God yes! COVID-19 is freaking scary. Everyone is worried about what the future will look like; can Belize’s Healthcare system handle a full outbreak; what happens with my children if I get sick; are our kids going back to school; what about my job; Belize’s economy; will imports for groceries, etc still come in; when will flights return? The worry is endless for us all here in Belize- as for the rest of the world. This is seriously stressful times.

I’m not sure if I’m handling it well, but I really am trying. I’m not binge-watching Netflix or reading book after book- which is usually my norm for coping with stress. I AM trying to stay busy. With it being Autism Awareness and Acceptance month, I’m really trying to get Autism Belize active, even in the midst of this craziness. I’ve started this blog and I am working on the Autism Belize Speaker Series. Besides, well, I have Teo.

Oh Teo my Teo!

Teo, my not-so-little Teo, is my measuring stick about how we are both coping. If he is coping, then usually I am too. Whenever we have any change to schedule/his life and routine, it first affects his sleep. After that, I might get pinching, or more hyperactivity, lots of cycling (an almost obsessive circle of things he keeps doing over and over again). Another glaring flag is the stimming…

“The term “stimming” is short for self-stimulatory behavior and is sometimes also called “stereotypic” behavior. In a person with autism, stimming usually refers to specific behaviors that include hand-flapping, rocking, spinning, or repetition of words and phrases.”

Lisa Jo Rudy

Stimming is such a misnomer because, for the most part, people stim to self-regulate or self-calm, not necessarily to stimulate. Mostly, people stim when they are excited, fearful, overwhelmed, anxious or stressed. Normally, it’s not constant or harmful and mostly it is more embarrassing to the parents because of the weird looks they get. However, in extreme cases, like with head banging or if it’s happening so much the person can’t function- then it becomes a much bigger area of concern.

So with COVID-19, no school, not being able to go for car rides – something that Mateo LOVES – not being able to just be around people, all this has added to Mateo’s stress and anxiety levels and for the first time EVER – his stimming has become uncontrollable and consistent. So much so, he is having a hard time falling asleep because his hands keep flapping. He can’t eat, because he can’t stop his hands from flapping. He can’t even stay asleep- because in his sleep, his hands are flapping. Yes, it truly is that bad.

It becomes a vicious cycle too. Because the more overtired he gets from lack of sleep, the more he stims. Honestly over the years, I’ve gotten used to his occassional hand flapping and it really only bothers me when I’m trying to get him to focus on doing a task and it interferes. These days, though, it has me so worried that even when Mateo does actually sleep, I can’t. I see the frustration on his face as he stims and can’t stop. Think about if you put on a pair of dancing shoes and then you can no longer control your feet. They just keep dancing and dancing and dancing. I feel like that must be his frustration right now.

As his stims got worse, I no longer put on the TV. No news or press conference is on AT ALL. I don’t want him to hear anything about COVID other than what I tell him. I’ve tried to keep a semblance of a daily routine going. He’s getting his regular swims and water time that he loves so much. I’m trying to get him to burn as much energy during the day as I can. I really am trying. I even went to see Dr. Sosa, the neurologist here in Belize, and now I’m trying a new medication. Sigh.

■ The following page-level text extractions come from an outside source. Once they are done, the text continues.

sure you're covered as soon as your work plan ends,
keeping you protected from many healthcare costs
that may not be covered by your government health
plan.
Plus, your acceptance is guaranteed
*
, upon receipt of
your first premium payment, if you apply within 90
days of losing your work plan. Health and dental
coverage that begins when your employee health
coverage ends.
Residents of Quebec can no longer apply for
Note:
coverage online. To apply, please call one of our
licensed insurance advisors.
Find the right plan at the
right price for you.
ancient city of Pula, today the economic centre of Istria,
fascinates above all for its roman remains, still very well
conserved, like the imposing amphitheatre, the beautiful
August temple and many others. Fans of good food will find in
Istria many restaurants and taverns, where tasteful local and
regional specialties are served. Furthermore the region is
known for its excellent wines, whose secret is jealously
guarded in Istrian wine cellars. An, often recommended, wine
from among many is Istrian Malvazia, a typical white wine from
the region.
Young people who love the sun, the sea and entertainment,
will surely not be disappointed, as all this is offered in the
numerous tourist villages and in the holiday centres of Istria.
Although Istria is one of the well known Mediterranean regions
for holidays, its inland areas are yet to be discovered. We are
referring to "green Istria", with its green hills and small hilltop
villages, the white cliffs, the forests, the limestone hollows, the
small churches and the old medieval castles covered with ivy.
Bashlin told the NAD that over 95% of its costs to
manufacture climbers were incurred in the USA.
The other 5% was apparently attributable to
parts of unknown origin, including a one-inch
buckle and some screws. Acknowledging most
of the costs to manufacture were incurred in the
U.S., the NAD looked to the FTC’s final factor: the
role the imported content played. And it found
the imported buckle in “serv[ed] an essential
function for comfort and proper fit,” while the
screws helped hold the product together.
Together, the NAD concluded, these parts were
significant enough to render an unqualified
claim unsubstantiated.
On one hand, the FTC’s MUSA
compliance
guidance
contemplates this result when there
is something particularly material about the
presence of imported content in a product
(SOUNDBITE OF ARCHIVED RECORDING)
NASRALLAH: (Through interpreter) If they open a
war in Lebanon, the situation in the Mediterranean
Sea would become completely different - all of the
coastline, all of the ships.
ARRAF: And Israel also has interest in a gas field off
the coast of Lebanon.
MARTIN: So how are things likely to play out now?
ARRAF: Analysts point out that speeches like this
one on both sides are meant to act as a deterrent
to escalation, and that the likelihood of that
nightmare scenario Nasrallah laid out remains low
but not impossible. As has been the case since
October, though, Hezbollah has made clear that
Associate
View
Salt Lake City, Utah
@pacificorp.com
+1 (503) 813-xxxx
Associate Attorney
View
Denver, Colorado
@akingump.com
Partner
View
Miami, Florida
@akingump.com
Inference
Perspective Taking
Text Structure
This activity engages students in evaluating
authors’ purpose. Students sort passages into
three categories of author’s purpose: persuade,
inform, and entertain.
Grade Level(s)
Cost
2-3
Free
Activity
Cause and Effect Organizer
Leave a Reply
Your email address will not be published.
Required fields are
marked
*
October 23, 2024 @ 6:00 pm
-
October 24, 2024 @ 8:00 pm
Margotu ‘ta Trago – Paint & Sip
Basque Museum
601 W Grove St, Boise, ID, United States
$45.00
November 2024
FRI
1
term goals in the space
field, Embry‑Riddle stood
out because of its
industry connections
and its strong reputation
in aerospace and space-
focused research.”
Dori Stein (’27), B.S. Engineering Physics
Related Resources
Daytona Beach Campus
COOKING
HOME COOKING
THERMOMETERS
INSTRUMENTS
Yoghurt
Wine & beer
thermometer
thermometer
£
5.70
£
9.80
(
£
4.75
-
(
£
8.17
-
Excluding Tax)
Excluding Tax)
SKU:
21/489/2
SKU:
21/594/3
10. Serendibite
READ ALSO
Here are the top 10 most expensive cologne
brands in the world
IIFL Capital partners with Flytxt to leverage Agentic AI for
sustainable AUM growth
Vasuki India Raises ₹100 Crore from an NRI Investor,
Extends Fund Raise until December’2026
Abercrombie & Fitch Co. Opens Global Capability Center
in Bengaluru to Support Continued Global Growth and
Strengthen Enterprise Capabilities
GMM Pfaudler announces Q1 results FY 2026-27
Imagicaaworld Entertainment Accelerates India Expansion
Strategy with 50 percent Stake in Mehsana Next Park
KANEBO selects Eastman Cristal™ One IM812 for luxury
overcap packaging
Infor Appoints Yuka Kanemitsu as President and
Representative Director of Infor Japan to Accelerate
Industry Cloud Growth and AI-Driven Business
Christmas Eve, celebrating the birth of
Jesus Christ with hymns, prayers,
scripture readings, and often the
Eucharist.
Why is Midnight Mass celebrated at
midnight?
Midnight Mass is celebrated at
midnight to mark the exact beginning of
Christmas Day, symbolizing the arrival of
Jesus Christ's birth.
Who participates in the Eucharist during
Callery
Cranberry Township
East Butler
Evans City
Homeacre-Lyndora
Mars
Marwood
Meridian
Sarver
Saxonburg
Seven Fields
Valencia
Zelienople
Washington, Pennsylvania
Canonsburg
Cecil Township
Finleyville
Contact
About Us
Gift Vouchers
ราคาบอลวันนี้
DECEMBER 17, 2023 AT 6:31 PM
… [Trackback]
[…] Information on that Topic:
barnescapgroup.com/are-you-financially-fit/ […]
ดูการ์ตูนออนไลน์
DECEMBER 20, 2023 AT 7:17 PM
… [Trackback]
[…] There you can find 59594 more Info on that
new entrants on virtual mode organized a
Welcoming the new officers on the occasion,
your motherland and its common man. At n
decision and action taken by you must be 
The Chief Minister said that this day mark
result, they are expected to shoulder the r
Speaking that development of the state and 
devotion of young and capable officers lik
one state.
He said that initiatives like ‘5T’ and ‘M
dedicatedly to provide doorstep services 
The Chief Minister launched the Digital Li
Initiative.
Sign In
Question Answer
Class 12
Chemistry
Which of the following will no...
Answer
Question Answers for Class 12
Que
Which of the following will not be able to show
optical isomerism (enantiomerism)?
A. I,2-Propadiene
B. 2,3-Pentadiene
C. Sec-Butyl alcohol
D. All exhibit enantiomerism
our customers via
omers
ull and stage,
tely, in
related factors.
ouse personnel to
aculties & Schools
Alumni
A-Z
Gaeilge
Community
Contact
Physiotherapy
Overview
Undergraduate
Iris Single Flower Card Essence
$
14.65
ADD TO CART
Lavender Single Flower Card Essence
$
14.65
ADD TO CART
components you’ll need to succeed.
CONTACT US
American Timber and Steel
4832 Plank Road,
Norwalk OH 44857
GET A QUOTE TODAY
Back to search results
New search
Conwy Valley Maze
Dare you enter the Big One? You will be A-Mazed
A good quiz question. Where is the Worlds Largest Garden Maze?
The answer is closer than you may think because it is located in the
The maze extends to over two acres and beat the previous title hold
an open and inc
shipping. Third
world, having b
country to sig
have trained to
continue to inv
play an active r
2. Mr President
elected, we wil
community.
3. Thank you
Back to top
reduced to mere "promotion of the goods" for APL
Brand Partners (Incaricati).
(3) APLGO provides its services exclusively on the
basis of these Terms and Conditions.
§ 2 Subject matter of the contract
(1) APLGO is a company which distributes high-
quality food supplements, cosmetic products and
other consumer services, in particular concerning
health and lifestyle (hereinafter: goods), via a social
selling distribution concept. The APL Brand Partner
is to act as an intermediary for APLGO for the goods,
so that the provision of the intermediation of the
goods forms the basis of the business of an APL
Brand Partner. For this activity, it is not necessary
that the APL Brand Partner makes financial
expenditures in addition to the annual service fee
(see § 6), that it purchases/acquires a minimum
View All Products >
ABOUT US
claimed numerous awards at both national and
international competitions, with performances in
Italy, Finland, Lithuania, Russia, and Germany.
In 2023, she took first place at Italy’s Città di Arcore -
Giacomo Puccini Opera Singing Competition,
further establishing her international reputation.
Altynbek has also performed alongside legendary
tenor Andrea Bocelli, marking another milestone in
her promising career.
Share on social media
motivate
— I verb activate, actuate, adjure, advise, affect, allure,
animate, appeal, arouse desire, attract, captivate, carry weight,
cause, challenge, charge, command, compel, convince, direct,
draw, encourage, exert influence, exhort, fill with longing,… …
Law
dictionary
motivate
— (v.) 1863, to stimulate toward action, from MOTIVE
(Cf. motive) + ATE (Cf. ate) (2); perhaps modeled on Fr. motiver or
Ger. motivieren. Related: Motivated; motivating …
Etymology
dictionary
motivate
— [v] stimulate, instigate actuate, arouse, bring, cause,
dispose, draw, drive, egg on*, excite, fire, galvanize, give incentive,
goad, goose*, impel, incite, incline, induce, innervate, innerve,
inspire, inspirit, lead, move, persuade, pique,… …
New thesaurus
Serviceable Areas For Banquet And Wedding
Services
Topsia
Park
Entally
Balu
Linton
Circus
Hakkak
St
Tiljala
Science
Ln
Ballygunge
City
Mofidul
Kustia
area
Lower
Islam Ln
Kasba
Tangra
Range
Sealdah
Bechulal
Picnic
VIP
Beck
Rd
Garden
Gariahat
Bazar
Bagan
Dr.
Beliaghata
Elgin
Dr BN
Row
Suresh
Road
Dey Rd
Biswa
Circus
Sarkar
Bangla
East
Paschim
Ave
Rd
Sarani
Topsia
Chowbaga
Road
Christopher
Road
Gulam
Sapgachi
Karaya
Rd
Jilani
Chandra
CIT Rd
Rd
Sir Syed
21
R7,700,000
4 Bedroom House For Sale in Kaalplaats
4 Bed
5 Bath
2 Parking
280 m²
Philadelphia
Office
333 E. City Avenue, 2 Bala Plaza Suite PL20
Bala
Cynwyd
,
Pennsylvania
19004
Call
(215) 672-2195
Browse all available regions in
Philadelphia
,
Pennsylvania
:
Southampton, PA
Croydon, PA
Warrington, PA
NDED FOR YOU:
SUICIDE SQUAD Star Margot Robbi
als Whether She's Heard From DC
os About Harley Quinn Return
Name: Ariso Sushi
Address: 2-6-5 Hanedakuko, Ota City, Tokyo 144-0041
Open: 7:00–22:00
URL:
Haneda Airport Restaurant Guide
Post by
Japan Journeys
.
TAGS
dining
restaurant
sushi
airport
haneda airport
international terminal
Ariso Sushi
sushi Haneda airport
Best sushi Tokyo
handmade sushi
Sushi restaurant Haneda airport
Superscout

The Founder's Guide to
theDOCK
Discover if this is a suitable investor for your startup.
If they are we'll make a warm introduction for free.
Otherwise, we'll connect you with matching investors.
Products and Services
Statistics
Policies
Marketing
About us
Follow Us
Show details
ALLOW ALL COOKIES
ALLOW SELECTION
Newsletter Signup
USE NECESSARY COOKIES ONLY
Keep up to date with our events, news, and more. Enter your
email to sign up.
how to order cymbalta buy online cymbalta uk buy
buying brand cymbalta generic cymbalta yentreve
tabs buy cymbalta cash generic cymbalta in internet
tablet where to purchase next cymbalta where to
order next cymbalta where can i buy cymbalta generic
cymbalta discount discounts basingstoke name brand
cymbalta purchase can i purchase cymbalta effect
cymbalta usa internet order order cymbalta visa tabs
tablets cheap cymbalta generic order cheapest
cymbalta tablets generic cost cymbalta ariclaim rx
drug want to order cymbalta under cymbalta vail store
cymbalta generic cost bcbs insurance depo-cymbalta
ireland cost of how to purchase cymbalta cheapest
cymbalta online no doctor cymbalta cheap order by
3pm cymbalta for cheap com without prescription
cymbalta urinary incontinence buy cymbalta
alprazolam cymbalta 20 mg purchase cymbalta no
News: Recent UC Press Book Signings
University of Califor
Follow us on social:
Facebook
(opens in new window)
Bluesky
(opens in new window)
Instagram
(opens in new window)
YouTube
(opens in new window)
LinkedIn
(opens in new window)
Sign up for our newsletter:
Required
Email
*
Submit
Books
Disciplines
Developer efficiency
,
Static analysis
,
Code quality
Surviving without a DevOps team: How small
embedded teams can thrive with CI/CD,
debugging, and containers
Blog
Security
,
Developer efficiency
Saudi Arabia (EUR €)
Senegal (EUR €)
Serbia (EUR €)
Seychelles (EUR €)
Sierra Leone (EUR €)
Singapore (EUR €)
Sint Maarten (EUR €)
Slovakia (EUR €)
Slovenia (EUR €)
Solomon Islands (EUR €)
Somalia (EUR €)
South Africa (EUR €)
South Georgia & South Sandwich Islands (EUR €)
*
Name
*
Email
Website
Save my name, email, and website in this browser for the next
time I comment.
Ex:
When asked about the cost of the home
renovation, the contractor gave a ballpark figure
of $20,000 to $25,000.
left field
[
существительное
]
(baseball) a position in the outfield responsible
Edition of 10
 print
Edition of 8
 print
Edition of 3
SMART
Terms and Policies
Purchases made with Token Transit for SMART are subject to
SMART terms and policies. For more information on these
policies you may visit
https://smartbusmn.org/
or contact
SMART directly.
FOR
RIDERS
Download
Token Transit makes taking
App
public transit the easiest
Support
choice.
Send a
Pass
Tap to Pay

The stims have gotten a little better. He is sleeping- a little better. Instead of waking up at 1:30AM and staying awake until like 10:00AM, the past couple nights he’s slept through until about 3:30-4:00AM. So, yes, this is improvement. There are still times in the day when I can see his face and feel his pain- frustration, anxiety, whatever you want to call it. I just want to fix it.

As moms, don’t we all want to fix what hurts our babies- no matter their age?

And honestly, until this improves even more, I can’t say that Mateo and I are handling COVID-19 and being shut in very well- not very well at all.

How are you all coping? What new behaviors or issues are you seeing in your children? I pray it is going OK for you all. Stay Safe Belize. Stay At Home.